NO 3 Party candidates
Please make sure you read the following details carefully before making any applications.
Candidates must be direct
DO NOT RESPOND UNLESS YOU ARE DIRECT
Key Responsibilities:
High-Throughput RAG Pipeline Development:
• Design and build scalable document processing pipelines to ingest and semantically chunk large batches of documents (PDF/DOCX) from sources like Azure Blob and AWS S3.
• Integrate embedding models and tune vector databases like Milvus for high-performance, sub-100 ms k-NN retrieval.
• Implement hybrid retrieval systems using BM25 and vector search, and continually track and improve retrieval performance using metrics like MRR and recall@k.

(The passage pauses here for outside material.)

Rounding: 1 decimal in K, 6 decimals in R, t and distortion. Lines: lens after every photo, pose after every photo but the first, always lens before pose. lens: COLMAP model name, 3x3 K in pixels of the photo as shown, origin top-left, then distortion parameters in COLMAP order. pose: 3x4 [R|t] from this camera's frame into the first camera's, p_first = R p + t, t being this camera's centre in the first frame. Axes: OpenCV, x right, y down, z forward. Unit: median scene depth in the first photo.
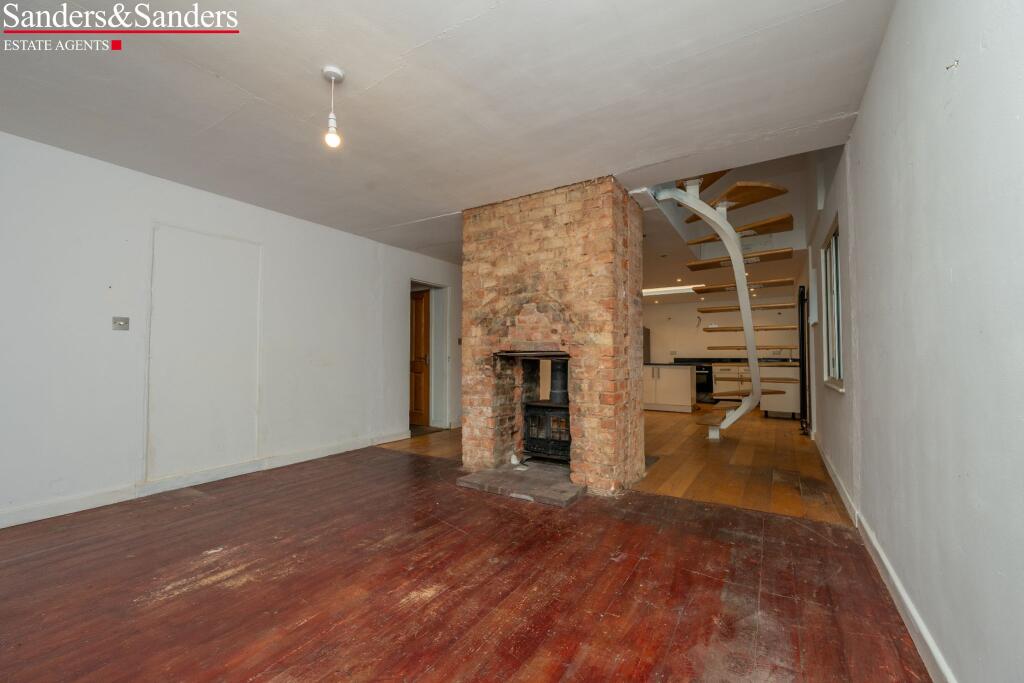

Model Fine-Tuning & Prompt Engineering:
• Apply large language models (LLMs) and NLP techniques to solve complex problems such as named-entity recognition, question answering, and summarization.
• Build fine-tuning pipelines using frameworks like LoRA/PEFT and run hyperparameter sweeps in Azure ML.
• Author multi-step prompt chains, enforce structured JSON outputs, and use validation guards to reduce hallucinations and improve model consistency.
MLOps & Production Deployment:
• Develop and containerize agent-based microservices using frameworks like FastAPI or Azure Functions.
• Define Infrastructure as Code using Terraform/ARM and build CI/CD workflows in GitHub Actions for automated testing and canary rollouts.
• Implement robust monitoring and alerting for latency (p50/p95) and error rates using tools like Prometheus, Grafana, or Azure Monitor to ensure SLA compliance.
Performance, Cost & Standards:
• Profile API calls and implement cost-reduction strategies like batching, caching, and early-stop logits.
• Produce high-quality documentation, including architecture diagrams, sequence flows, and data schemas.
• Enforce security and compliance standards, including data encryption and PII redaction, to align with HIPAA/GxP requirements.
Required Qualifications:
• BS/MS in Computer Science, AI/ML, or a related field.
• 3+ years of experience building end-to-end LLM/RAG systems in a production environment.
• Deep Python experience, including libraries like FastAPI, pandas, and NumPy.
• Hands-on experience with LLM orchestration frameworks (LangChain, LlamaIndex), NLP libraries (HuggingFace), and OpenAI/Azure SDKs.
• Proven expertise in MLOps including CI/CD (GitHub Actions/Azure DevOps) and containerization (Docker/Kubernetes).
Preferred Qualifications (Nice-to-Haves):
• Experience working in a regulated industry such as pharmaceuticals or life sciences.
• Hands-on experience with vector databases like Milvus or Pinecone.
• Familiarity with chatbot frameworks like Rasa or Botpress.
• Experience with data-centric AI tools for validation and monitoring, such as Great Expectations or Deepchecks.